◆ **Requirement**:
Type out all the data below, word for word.
*** Data to process Section Begins ***
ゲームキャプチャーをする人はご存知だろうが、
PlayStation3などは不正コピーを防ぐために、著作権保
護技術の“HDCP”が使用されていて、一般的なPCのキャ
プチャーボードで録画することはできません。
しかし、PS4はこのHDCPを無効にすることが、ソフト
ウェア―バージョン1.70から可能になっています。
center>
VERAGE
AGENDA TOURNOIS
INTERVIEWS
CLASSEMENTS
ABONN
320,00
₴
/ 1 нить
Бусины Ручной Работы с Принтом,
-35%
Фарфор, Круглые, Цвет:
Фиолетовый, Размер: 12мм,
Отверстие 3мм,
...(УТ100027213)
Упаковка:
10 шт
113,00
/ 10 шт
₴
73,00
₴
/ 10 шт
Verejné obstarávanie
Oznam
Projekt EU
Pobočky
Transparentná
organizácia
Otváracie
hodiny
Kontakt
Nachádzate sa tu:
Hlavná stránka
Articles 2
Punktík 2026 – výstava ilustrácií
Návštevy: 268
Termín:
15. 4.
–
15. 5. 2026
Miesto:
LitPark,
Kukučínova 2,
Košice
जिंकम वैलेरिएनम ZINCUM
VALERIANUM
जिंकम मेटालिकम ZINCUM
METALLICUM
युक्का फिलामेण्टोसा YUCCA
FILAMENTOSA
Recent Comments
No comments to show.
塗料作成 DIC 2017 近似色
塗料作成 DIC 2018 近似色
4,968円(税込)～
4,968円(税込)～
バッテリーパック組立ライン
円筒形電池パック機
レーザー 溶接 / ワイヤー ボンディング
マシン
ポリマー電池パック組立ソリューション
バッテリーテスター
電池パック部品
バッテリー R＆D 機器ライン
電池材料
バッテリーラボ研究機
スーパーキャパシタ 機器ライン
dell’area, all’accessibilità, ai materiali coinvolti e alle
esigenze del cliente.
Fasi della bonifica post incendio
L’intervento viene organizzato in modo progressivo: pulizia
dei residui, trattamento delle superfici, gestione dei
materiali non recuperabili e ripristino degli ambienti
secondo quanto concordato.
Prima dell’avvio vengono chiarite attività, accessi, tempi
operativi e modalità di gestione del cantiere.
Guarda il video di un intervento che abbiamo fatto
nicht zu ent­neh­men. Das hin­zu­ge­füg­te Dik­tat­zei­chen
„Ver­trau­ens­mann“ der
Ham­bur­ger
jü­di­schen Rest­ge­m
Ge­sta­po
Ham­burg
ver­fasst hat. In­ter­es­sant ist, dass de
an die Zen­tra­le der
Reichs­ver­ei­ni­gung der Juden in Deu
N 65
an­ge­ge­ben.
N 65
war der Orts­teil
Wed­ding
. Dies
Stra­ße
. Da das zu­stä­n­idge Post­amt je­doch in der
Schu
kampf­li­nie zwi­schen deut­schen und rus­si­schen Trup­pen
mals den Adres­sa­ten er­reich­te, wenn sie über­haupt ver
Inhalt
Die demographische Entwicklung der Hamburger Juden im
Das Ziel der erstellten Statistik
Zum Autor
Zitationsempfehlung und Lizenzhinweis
*** Data to process Section Ends ***
◆ **Exercise answer**:
ゲームキャプチャーをする人はご存知だろうが、
PlayStation3などは不正コピーを防ぐために、著作権保
護技術の“HDCP”が使用されていて、一般的なPCのキャ
プチャーボードで録画することはできません。
しかし、PS4はこのHDCPを無効にすることが、ソフト
ウェア―バージョン1.70から可能になっています。
center>
VERAGE
AGENDA TOURNOIS
INTERVIEWS
CLASSEMENTS
ABONN
320,00
₴
/ 1 нить
Бусины Ручной Работы с Принтом,
-35%
Фарфор, Круглые, Цвет:
Фиолетовый, Размер: 12мм,
Отверстие 3мм,
...(УТ100027213)
Упаковка:
10 шт
113,00
/ 10 шт
₴
73,00
₴
/ 10 шт
Verejné obstarávanie
Oznam
Projekt EU
Pobočky
Transparentná
organizácia
Otváracie
hodiny
Kontakt
Nachádzate sa tu:
Hlavná stránka
Articles 2
Punktík 2026 – výstava ilustrácií
Návštevy: 268
Termín:
15. 4.
–
15. 5. 2026
Miesto:
LitPark,
Kukučínova 2,
Košice
जिंकम वैलेरिएनम ZINCUM
VALERIANUM
जिंकम मेटालिकम ZINCUM
METALLICUM
युक्का फिलामेण्टोसा YUCCA
FILAMENTOSA
Recent Comments
No comments to show.
塗料作成 DIC 2017 近似色
塗料作成 DIC 2018 近似色
4,968円(税込)～
4,968円(税込)～
バッテリーパック組立ライン
円筒形電池パック機
レーザー 溶接 / ワイヤー ボンディング
マシン
ポリマー電池パック組立ソリューション
バッテリーテスター
電池パック部品
バッテリー R＆D 機器ライン
電池材料
バッテリーラボ研究機
スーパーキャパシタ 機器ライン
dell’area, all’accessibilità, ai materiali coinvolti e alle
esigenze del cliente.
Fasi della bonifica post incendio
L’intervento viene organizzato in modo progressivo: pulizia
dei residui, trattamento delle superfici, gestione dei
materiali non recuperabili e ripristino degli ambienti
secondo quanto concordato.
Prima dell’avvio vengono chiarite attività, accessi, tempi
operativi e modalità di gestione del cantiere.
Guarda il video di un intervento che abbiamo fatto
nicht zu ent­neh­men. Das hin­zu­ge­füg­te Dik­tat­zei­chen
„Ver­trau­ens­mann“ der
Ham­bur­ger
jü­di­schen Rest­ge­m
Ge­sta­po
Ham­burg
ver­fasst hat. In­ter­es­sant ist, dass de
an die Zen­tra­le der
Reichs­ver­ei­ni­gung der Juden in Deu
N 65
an­ge­ge­ben.
N 65
war der Orts­teil
Wed­ding
. Dies
Stra­ße
. Da das zu­stä­n­idge Post­amt je­doch in der
Schu
kampf­li­nie zwi­schen deut­schen und rus­si­schen Trup­pen
mals den Adres­sa­ten er­reich­te, wenn sie über­haupt ver
Inhalt
Die demographische Entwicklung der Hamburger Juden im
Das Ziel der erstellten Statistik
Zum Autor
Zitationsempfehlung und Lizenzhinweis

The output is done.